Ningaloo
The colourful fish were swimming below us, oblivious to our movement above them or our loud breathing through our snorkels. We love our snorkelling and have done it in many interesting places but we’ve never snorkelled like this – letting the strong current pull you along the shoreline as you pass over healthy coral and a wide array of beautiful fish. This is the Ningaloo Reef, a huge barrier reef just off the large peninsula featuring the Cape Range in northwest Western Australia, and we were riding the current as the wonders of the reef passed below us.
Our first stop on the peninsula, which protrudes out into the ocean like a giant finger pointing northward, was Exmouth, a cosy little tourist town which was originally set up to support the air force base nearby. Today Exmouth is the gateway to the famous Ningaloo Reef which is very user friendly in that it runs close to the shoreline, giving snorkelers, glass bottom boats and fishermen easy access to its treasures. Cape Range National Park protects this environment on the land and Ningaloo Reef Marine Park protects it in the sea.
But this land is also well known for its wind and this time of year the wind hits hard and never gives up. The landscape is fairly flat and featureless, most of what grows in this sandy environment is low lying bushes and spinifex. If it wasn’t for the wonders of the reef this place might have been forgotten about some time ago. If you like barren windswept beauty, book your tickets now.
We camped the first night at a homestead near the northern tip of the peninsula after seeing whales frolic offshore from the great viewpoint of the old lighthouse. The wind howled and the temperature dropped, making the camping scene somewhat grim. But the next morning the sun came up and we were soon in a queue of cars at the park gate vying for a camping spot inside the national park and a chance to see this underwater world upfront. And not much more than an hour later we were in the water, snorkels on, marvelling at the life below us as we drifted up the coast.
Drift snorkelling is a strangely inverted concept to snow skiing. In skiing you catch the lift up the hill and ski down, then repeat. In snorkelling you walk up the beach, drift down the beach, then repeat. On our second drift I spotted a metre and half long reef shark darting below me. By the time I caught Julie’s attention he was gone and so were we. With drift snorkelling you can’t linger in one place too long.
We went in the water in four different places but the wind was up and the water was a bit cold so by early afternoon we headed south to Yardie Creek and Yardie Gorge. This gorge is the only inland attraction of the national park and provided spectacular views of the water carving its way through the soft red sandstone as we walked along the gorge’s rim. We then let the air out of our tyres, crossed Yardie Creek and headed for our campsite amongst the sand dunes.
That night the wind picked up and our roof top tent was perched higher than any windbreak we could find. The wind hit us hard and rocked the car and tent all night long. It was a long noisy night in our cosy tent and by morning all our footprints and tyre prints in the soft sand were completely gone, as if we had no history at all.

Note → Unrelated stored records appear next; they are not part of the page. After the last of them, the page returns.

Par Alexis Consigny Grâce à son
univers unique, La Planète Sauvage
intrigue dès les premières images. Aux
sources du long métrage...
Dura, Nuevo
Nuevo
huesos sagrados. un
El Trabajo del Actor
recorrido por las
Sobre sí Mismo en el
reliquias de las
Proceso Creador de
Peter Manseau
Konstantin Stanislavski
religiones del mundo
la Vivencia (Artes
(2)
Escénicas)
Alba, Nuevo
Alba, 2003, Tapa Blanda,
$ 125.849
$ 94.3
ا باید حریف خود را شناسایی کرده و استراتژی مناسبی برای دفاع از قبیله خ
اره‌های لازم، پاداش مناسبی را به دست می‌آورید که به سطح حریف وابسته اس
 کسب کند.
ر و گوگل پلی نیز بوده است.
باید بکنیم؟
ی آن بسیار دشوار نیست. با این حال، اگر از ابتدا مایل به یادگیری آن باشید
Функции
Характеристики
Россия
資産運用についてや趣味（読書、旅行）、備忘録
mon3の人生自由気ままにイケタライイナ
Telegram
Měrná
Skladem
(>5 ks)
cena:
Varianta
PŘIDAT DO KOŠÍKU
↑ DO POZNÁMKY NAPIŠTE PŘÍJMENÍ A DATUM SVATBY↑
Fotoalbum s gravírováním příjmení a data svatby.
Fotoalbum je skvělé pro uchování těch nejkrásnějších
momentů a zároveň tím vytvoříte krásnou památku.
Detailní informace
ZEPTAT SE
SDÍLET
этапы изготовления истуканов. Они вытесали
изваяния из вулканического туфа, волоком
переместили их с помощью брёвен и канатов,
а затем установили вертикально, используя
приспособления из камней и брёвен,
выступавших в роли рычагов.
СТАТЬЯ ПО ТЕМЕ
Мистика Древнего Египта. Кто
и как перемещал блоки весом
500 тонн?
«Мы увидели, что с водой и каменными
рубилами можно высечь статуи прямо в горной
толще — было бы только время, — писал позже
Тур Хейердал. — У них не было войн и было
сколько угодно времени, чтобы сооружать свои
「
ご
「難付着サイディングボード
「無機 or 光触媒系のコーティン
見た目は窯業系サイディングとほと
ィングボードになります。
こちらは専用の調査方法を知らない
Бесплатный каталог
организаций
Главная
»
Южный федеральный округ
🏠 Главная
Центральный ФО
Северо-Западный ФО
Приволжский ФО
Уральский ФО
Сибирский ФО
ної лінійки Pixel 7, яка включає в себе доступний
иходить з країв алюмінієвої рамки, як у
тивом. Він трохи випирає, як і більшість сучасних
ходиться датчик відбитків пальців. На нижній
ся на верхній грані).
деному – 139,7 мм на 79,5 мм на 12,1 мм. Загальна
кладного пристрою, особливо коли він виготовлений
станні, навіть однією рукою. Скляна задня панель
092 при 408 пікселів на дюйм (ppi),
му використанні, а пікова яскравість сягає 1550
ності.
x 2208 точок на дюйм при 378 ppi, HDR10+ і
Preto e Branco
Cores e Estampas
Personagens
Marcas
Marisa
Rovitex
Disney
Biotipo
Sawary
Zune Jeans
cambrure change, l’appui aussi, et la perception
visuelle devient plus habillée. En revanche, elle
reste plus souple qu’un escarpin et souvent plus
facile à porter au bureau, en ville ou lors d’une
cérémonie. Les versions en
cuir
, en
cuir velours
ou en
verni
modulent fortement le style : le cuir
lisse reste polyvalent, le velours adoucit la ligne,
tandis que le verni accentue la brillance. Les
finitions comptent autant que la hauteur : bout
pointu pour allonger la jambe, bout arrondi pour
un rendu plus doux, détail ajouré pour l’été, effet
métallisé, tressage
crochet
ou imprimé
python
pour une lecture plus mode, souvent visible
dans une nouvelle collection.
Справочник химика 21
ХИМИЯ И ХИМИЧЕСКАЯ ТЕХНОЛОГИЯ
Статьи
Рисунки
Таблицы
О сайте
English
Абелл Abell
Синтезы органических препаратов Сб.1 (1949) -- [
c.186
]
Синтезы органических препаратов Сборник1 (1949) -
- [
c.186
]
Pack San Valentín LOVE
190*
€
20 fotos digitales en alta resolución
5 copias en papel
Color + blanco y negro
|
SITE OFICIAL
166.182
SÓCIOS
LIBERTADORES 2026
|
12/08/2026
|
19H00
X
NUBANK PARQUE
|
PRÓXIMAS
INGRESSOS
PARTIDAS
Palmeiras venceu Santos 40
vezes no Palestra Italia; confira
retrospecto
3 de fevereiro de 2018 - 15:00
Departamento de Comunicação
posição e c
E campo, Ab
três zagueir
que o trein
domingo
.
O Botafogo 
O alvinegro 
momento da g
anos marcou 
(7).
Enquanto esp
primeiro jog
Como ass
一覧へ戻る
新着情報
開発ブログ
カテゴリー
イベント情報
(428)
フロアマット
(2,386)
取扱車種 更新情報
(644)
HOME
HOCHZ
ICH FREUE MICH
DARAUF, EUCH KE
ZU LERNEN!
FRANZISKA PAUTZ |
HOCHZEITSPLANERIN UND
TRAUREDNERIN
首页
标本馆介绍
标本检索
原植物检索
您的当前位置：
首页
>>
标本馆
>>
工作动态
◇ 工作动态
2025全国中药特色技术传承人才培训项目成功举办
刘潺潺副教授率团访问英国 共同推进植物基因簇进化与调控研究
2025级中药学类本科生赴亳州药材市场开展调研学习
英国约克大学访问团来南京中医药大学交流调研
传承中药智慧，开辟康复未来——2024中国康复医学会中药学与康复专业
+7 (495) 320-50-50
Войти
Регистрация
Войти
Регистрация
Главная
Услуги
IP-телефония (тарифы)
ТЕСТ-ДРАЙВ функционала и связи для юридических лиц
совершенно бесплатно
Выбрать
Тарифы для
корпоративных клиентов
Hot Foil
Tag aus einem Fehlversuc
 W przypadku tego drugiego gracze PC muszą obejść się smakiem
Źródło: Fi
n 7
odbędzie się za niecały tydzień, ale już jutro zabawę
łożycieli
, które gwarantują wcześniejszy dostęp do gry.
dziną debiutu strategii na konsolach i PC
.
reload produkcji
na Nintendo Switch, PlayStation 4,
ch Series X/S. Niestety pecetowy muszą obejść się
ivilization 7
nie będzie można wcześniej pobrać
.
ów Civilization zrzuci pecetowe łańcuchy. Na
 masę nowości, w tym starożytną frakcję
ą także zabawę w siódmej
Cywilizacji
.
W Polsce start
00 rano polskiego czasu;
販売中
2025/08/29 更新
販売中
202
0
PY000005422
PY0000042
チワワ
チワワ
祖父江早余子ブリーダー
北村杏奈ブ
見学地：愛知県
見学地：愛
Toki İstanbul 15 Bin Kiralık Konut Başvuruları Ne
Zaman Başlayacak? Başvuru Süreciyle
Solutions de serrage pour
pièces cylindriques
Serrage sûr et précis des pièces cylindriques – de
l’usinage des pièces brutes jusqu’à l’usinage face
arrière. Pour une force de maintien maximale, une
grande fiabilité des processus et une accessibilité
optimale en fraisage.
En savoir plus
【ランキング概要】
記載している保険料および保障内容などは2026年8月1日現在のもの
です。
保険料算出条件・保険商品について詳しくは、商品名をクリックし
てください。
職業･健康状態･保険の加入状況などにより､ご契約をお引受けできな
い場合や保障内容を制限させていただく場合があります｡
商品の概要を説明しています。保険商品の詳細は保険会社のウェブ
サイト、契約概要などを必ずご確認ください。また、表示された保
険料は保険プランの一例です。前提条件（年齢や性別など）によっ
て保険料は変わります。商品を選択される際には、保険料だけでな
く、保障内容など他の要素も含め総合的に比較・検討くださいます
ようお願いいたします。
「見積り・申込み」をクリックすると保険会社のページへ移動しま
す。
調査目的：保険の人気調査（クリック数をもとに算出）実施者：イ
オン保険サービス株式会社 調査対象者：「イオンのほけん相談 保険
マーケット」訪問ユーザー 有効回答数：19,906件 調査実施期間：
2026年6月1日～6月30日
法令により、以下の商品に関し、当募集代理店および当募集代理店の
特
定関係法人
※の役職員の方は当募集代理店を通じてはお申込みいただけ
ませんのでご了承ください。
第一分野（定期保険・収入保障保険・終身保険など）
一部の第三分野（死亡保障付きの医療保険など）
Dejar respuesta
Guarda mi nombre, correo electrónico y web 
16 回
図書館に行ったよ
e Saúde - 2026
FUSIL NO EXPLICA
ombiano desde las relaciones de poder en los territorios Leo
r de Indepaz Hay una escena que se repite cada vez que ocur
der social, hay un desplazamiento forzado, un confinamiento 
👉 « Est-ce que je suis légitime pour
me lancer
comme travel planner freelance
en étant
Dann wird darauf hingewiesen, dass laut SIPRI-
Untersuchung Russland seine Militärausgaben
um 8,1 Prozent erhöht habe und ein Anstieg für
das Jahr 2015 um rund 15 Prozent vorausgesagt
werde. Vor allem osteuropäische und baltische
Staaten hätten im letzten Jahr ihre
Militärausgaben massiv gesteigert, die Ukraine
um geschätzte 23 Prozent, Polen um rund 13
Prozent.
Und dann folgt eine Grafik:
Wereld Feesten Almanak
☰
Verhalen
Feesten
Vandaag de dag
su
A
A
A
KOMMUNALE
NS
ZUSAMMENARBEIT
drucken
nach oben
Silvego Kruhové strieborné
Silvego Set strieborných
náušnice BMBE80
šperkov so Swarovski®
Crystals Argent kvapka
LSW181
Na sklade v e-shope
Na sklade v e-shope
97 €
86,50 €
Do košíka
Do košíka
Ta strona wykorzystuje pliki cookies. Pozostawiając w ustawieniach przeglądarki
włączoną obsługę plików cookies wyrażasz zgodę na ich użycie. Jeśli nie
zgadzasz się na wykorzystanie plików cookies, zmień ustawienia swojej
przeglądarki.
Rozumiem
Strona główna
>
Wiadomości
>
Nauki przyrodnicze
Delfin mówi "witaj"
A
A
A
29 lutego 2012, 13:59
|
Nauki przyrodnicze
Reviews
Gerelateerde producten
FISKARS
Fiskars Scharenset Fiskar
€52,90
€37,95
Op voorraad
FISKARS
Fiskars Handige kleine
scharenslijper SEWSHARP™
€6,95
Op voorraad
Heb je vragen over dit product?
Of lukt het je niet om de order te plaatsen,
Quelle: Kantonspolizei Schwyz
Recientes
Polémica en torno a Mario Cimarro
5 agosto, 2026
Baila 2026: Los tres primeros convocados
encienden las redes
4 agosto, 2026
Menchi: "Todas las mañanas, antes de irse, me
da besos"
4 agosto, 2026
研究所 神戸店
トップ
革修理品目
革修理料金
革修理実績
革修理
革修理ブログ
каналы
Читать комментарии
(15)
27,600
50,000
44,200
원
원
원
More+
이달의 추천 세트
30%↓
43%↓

With no reason to linger that morning, we followed the narrow sandy track south along the coast, pulling in to catch glimpses of the various beaches along this beautiful marine park coastline. The drive was absolutely spectacular – in a barren windswept sort of way – and we passed by massive sand dunes, endless low growing grasses, the occasional emus, kangaroos, feral goats and sheep.
After a breathtaking drive of over five hours we arrived in Coral Bay, a small community that attracts fishermen and holiday makers because of its long protected sandy beaches and top notch snorkelling. We were in the water straightaway, drift snorkelling again until the water became too cold, then enjoyed the daily fish feeding on the shoreline and a chance to use the caravan park’s facilities. Coral Bay is quite remote but it has a paved road all the way to it which means caravaners and families can come in their hordes. All good.
Exploring the Ningaloo Reef area was a great way to spend a few days and we really enjoyed being back in the water again. But this coast line is excessively windy this time of year and it limits what you can do and where you can go. We’ve already started thinking long term about coming back to this wonderful coastline in Western Australia and hopefully we can hit this area at a different time of year and linger a bit longer. It’s a winner!